*** SELECTED EXTRACT Section Begins ***

Kiyoshi Kodama (児玉 清, Kodama Kiyoshi) was a Japanese TV personality and actor. He hosted the Asahi Broadcasting Corporation quiz show Panel Quiz Attack 25 continuously for thirty-six years from its start in April 1975 until he was forced to step down due to poor health at the end of March 2011. His signature catchphrase on the show is "Attack Chance!"

An avid reader, Kodama hosted a TV book review show. He also published his own books. He was a voice actor for the voice of Robert Stephenson in the Japanese version of the 2004 animated movie Steamboy.

Kodama died of stomach cancer at a hospital in Chuo, Tokyo on 16 May 2011.

==Works==
===Film===
- The Hidden Fortress (1958, Toho)
- The Bad Sleep Well| (1960, Toho)

*** SELECTED EXTRACT Section Ends ***

§ **YOUR TASK**:
Answer these questions from the text about Kiyoshi Kodama:
1. Which quiz show did Kodama host from April 1975 to the end of March 2011?
2. Which character did he voice in the Japanese version of Steamboy?
3. What did he die of, and on what date?

*** PROVIDED MATERIAL Section Begins ***

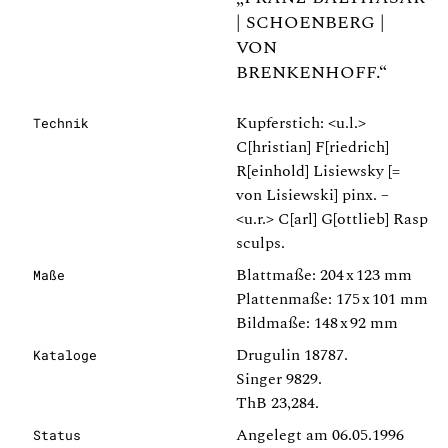
| SCHOENBERG |
VON
BRENKENHOFF.“
Kupferstich: <u.l.>
Technik
C[hristian] F[riedrich]
R[einhold] Lisiewsky [=
von Lisiewski] pinx. –
<u.r.> C[arl] G[ottlieb] Rasp
sculps.
Blattmaße: 204 x 123 mm
Maße
Plattenmaße: 175 x 101 mm
Bildmaße: 148 x 92 mm
Drugulin 18787.
Kataloge
Singer 9829.
ThB 23,284.
Angelegt am 06.05.1996
Status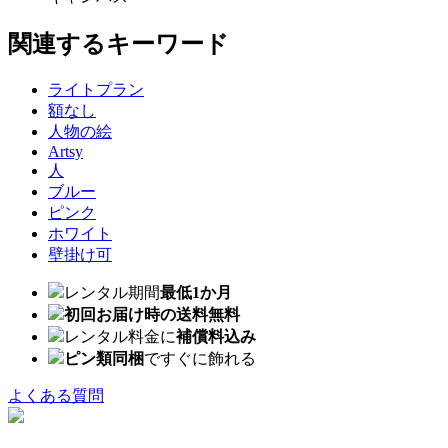
関連するキーワード
ライトプラン
額なし
人物の絵
Artsy
人
ブルー
ピンク
ホワイト
壁掛け可
レンタル期間
最低1か月
初回お届け時の送料無料
レンタル料金に
補償料込み
ピン類同梱
ですぐに飾れる
よくある質問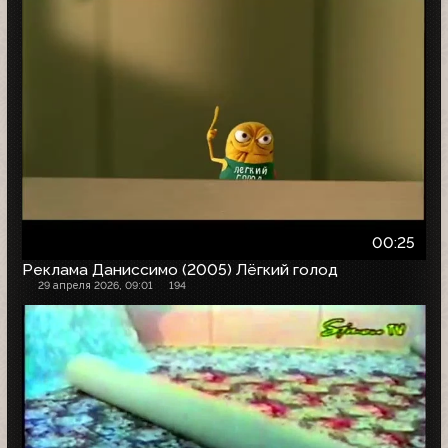
00:25
Реклама Даниссимо (2005) Лёгкий голод
29 апреля 2026, 09:01
194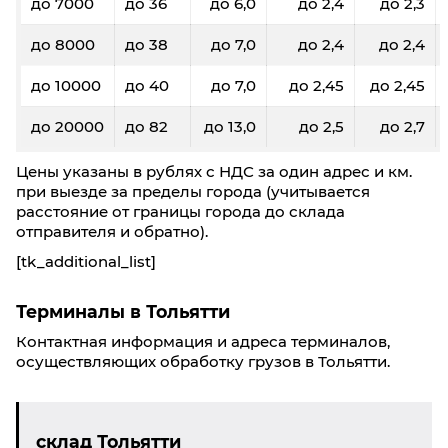
до 7000
до 36
до 6,0
до 2,4
до 2,3
Фиксированные тарифы
До 5 кг/ До 0,03 м³: 3600₽
до 8000
до 38
до 7,0
до 2,4
до 2,4
До 20 кг/ До 0,1 м³: 4100₽
До 40 кг/ До 0,19 м³: 4600₽
до 10000
до 40
до 7,0
до 2,45
до 2,45
до 20000
до 82
до 13,0
до 2,5
до 2,7
Тольятти
Кемерово
Цены указаны в рублях с НДС за один адрес и км.
при выезде за пределы города (учитывается
60
100
200
300
500
расстояние от границы города до склада
отправителя и обратно).
31,4
30,8
30,7
30,3
29,3
[tk_additional_list]
0,3
0,4
0,8
1,2
2,0
Терминалы в Тольятти
8200
8160
8130
8110
7890
Контактная информация и адреса терминалов,
осуществляющих обработку грузов в Тольятти.
Фиксированные тарифы
До 5 кг/ До 0,03 м³: 3600₽
До 20 кг/ До 0,1 м³: 4100₽
склад Тольятти
До 40 кг/ До 0,19 м³: 4600₽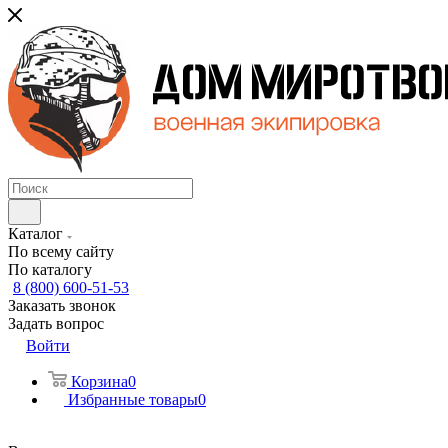
Каталог
По всему сайту
По каталогу
8 (800) 600-51-53
Заказать звонок
Задать вопрос
Войти
Корзина
0
Избранные товары
0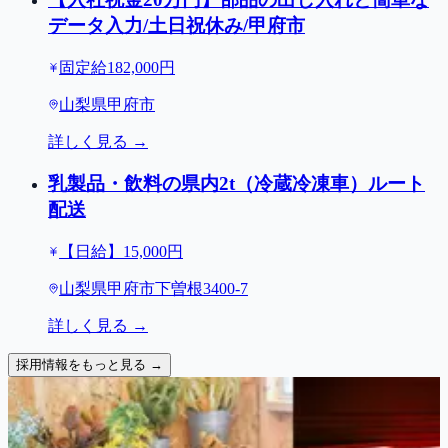
データ入力/土日祝休み/甲府市
固定給182,000円
山梨県甲府市
詳しく見る →
乳製品・飲料の県内2t（冷蔵冷凍車）ルート
配送
【日給】15,000円
山梨県甲府市下曽根3400-7
詳しく見る →
採用情報をもっと見る →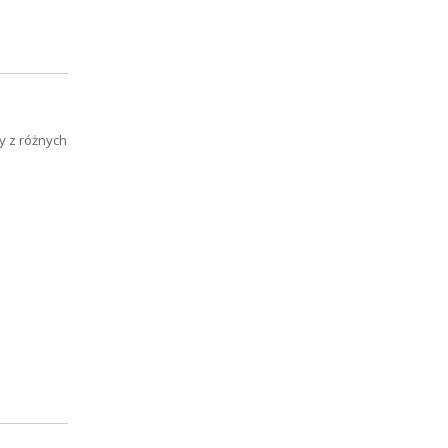
y z różnych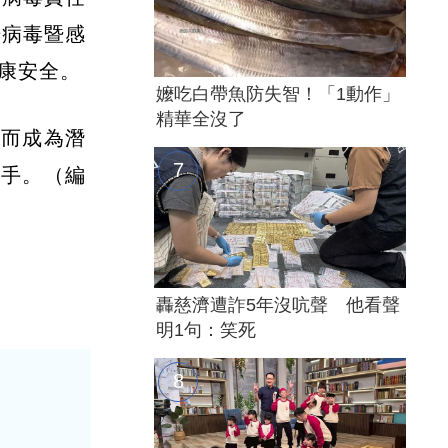
腸病毒暨感
健康安全。
嬤吃白帶魚防失智！「1動作」
精華全沒了
防而成為潛
洗手。（編
轟慈濟遭詐5年沒吭聲 他看聲
明1句：笑死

*** PROVIDED MATERIAL Section Ends ***

§ **ANSWER BOX**:
1. Panel Quiz Attack 25, on the Asahi Broadcasting Corporation.
2. Robert Stephenson.
3. Stomach cancer, on 16 May 2011.